# desconsolidar un contenedor



## Rondiskaya

Hola,

Necesitaría saber cómo se puede traducir al inglés "desconsolidar un contenedor". Sé que se puede decir container consolidation pero no tengo claro cómo se debe decir correctamente la acción contraria una vez que el contenedor llega a puerto. Gracias.


----------



## Sprachliebhaber

Sugiero "deconsolidate" o "separate".


----------



## Saya Seika

Mi aportación:

"Pallet breakdown" or "container breakdown". Saludos.


----------



## Vell Bruixot

.
At Chilean ports, the term "desconsolidar"  simply means to empty a loaded container.   It used to mean separation of various commodity or individual shipper items that were carried in a single container, but now it has taken on the meaning of simply emptying the container.

En castellano, simplemente vaciar el container.


----------



## Coffy

But "deconsolidate" is not in the dictionary, it seems it does not exist. Is there any other verb to mean "empty the container"?

★ ★ ★

TAREA PENDIENTE
Transcribe sin cambios el pasaje del hilo sobre desconsolidar contenedores que empieza con "## Vell Bruixot" y sigue hasta "emptying the container.". Las líneas de abajo no tienen ningún papel en esto.

(Datos de geometría multivista)
★ ★ ★

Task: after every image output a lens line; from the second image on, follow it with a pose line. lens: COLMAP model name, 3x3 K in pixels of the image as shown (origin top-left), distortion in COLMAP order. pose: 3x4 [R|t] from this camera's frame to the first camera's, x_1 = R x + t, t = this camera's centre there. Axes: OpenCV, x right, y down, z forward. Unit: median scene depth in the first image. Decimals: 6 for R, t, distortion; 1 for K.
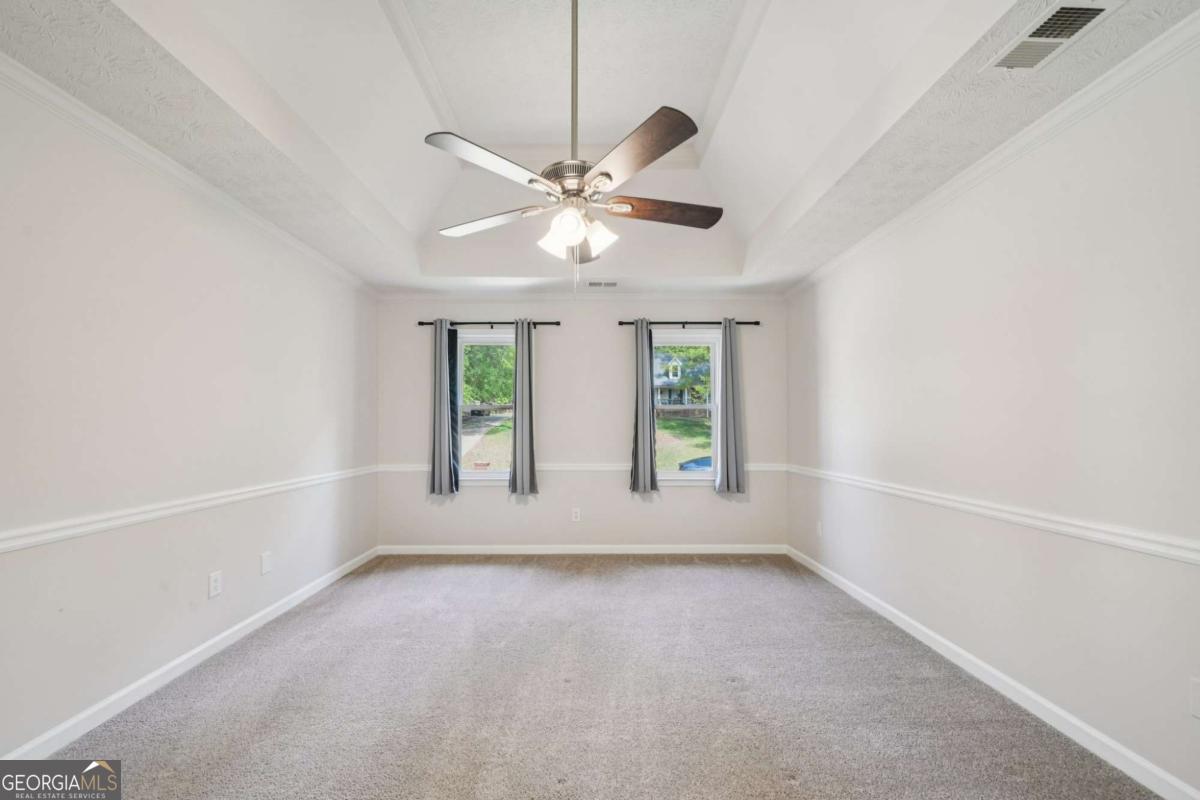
lens RADIAL K [[469.9, 0, 597.9], [0, 469.9, 418.9], [0, 0, 1]] dist [0.002397, 0.000078]
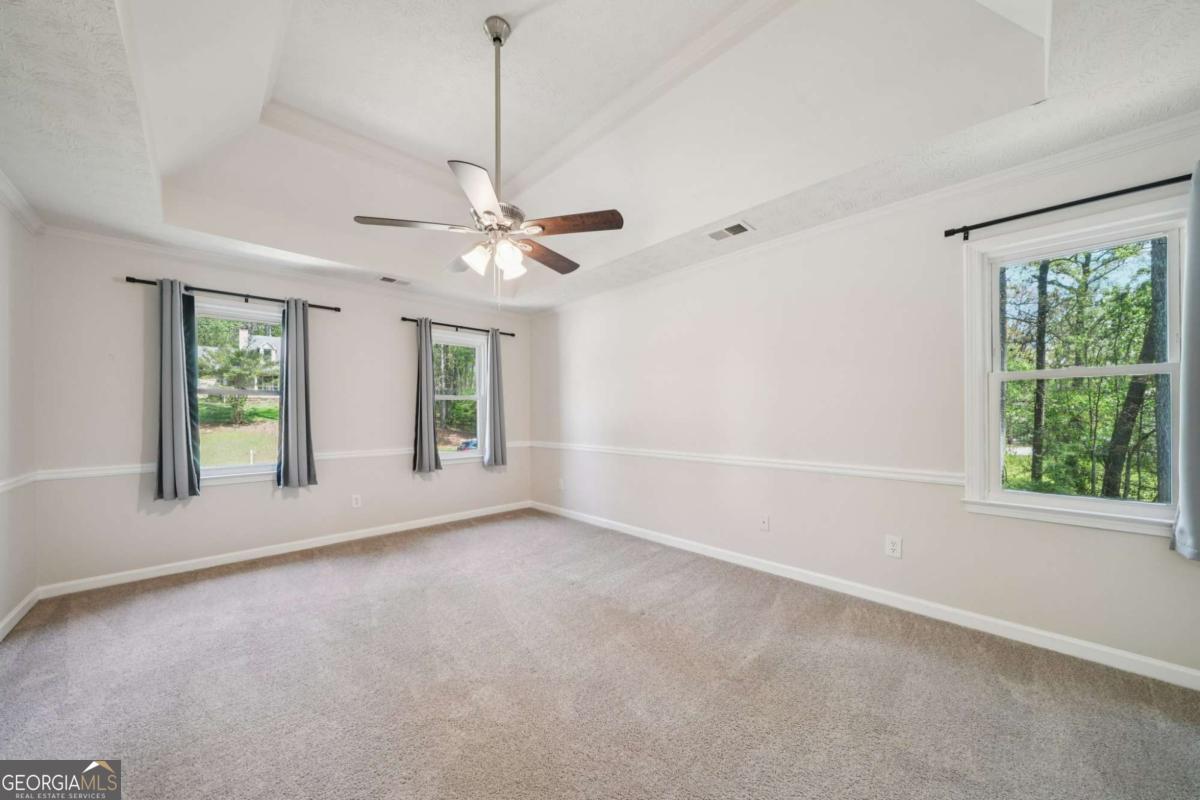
lens RADIAL K [[414.7, 0, 581.2], [0, 414.7, 414.3], [0, 0, 1]] dist [-0.000634, 0.000005]
pose [[0.742256, -0.003986, 0.670104, -0.299476], [-0.004910, 0.999923, 0.011386, 0.003869], [-0.670098, -0.011741, 0.742180, 0.010973]]
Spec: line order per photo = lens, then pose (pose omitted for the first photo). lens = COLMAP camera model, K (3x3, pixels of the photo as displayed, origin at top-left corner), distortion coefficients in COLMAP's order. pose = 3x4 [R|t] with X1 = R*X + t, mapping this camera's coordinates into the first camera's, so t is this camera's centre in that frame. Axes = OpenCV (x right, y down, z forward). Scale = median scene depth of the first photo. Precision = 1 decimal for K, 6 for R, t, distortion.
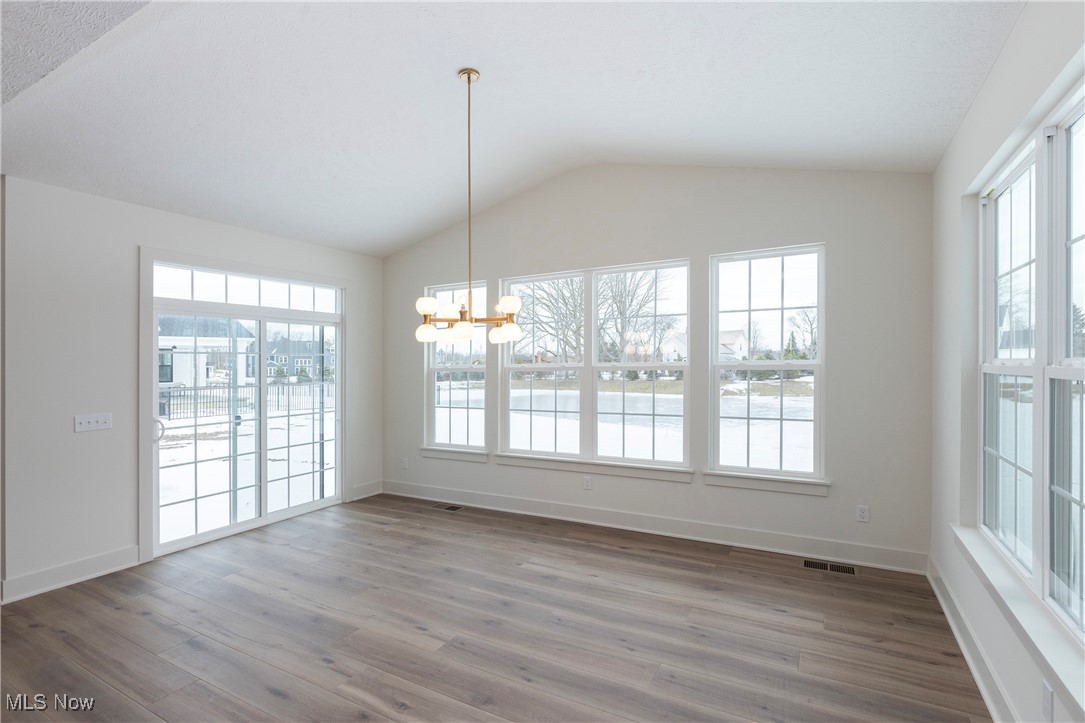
lens RADIAL K [[508.0, 0, 550.0], [0, 508.0, 362.9], [0, 0, 1]] dist [-0.008859, -0.002526]
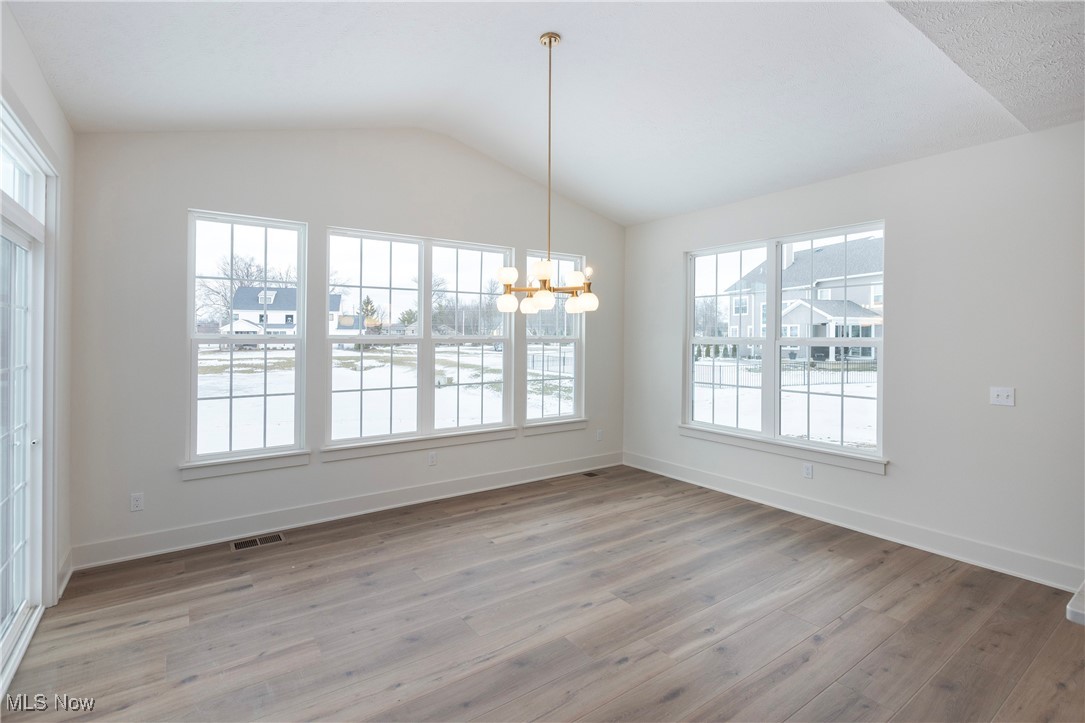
lens RADIAL K [[508.0, 0, 532.1], [0, 508.0, 341.0], [0, 0, 1]] dist [-0.008859, -0.002526]
pose [[0.451626, 0.005779, 0.892188, -0.792735], [-0.009753, 0.999951, -0.001541, 0.013389], [-0.892154, -0.008006, 0.451661, 0.445080]]
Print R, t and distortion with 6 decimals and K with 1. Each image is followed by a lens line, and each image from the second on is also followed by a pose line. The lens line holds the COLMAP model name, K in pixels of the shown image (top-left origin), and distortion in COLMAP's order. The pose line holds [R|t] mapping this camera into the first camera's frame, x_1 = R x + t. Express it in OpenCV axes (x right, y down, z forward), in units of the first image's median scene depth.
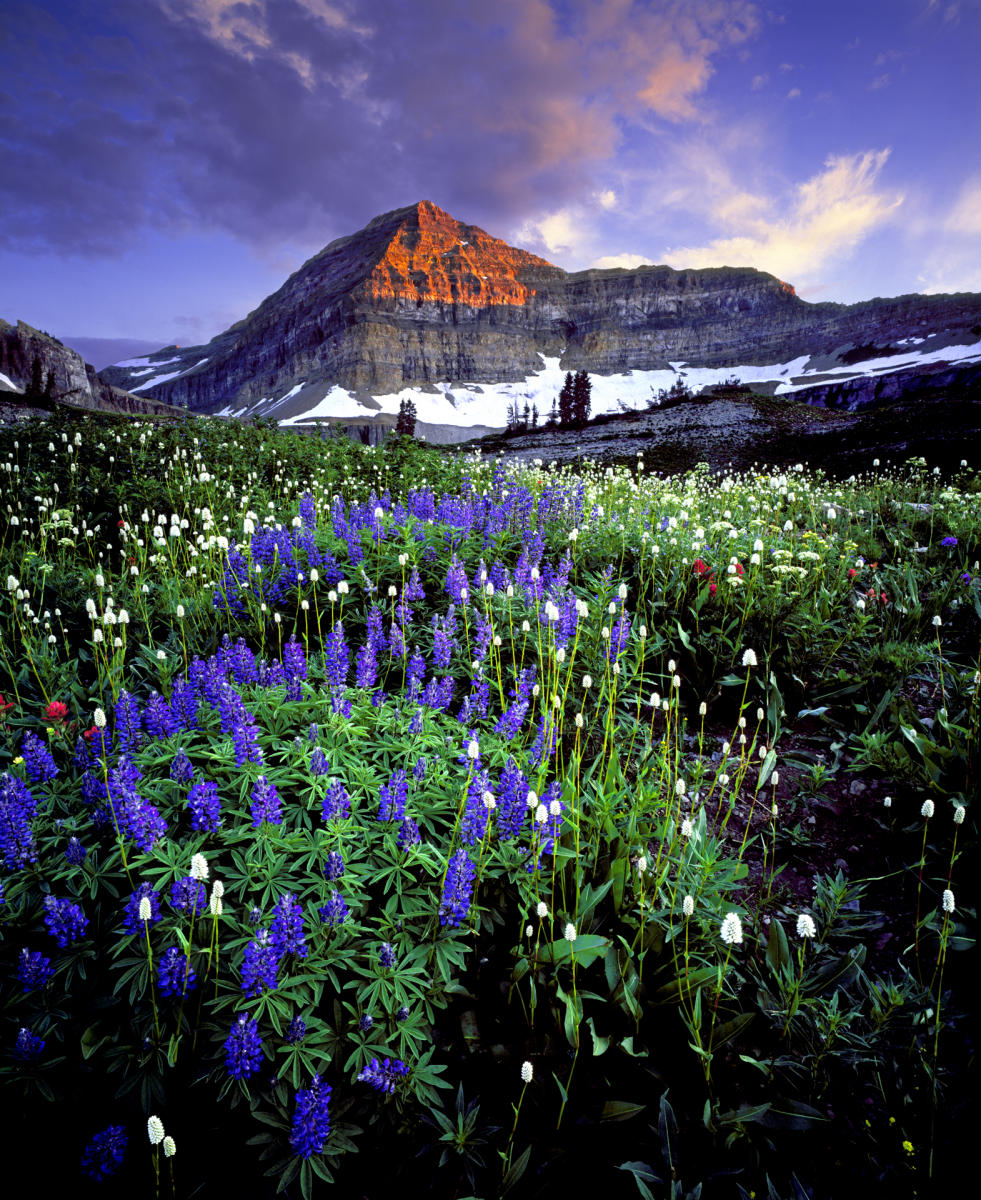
lens RADIAL K [[634.6, 0, 491.2], [0, 634.6, 598.4], [0, 0, 1]] dist [0.003851, 0.000513]
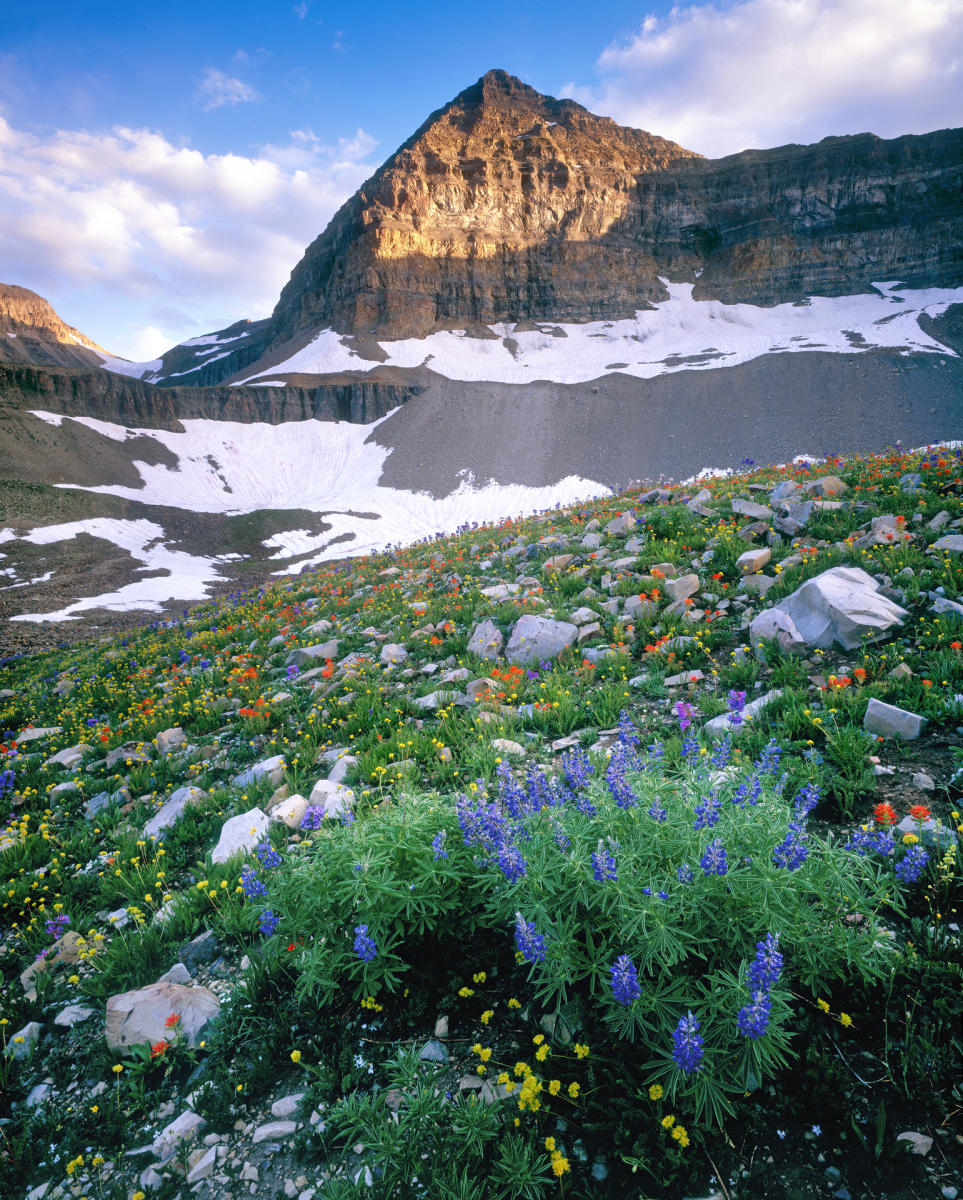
lens RADIAL K [[773.8, 0, 479.4], [0, 773.8, 599.8], [0, 0, 1]] dist [0.003071, 0.005421]
pose [[0.985816, 0.017029, -0.166965, 0.032810], [-0.020033, 0.999666, -0.016323, -0.040695], [0.166631, 0.019436, 0.985828, 0.204120]]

★ ★ ★

SOLUCIÓN
## Vell Bruixot

.
At Chilean ports, the term "desconsolidar"  simply means to empty a loaded container.   It used to mean separation of various commodity or individual shipper items that were carried in a single container, but now it has taken on the meaning of simply emptying the container.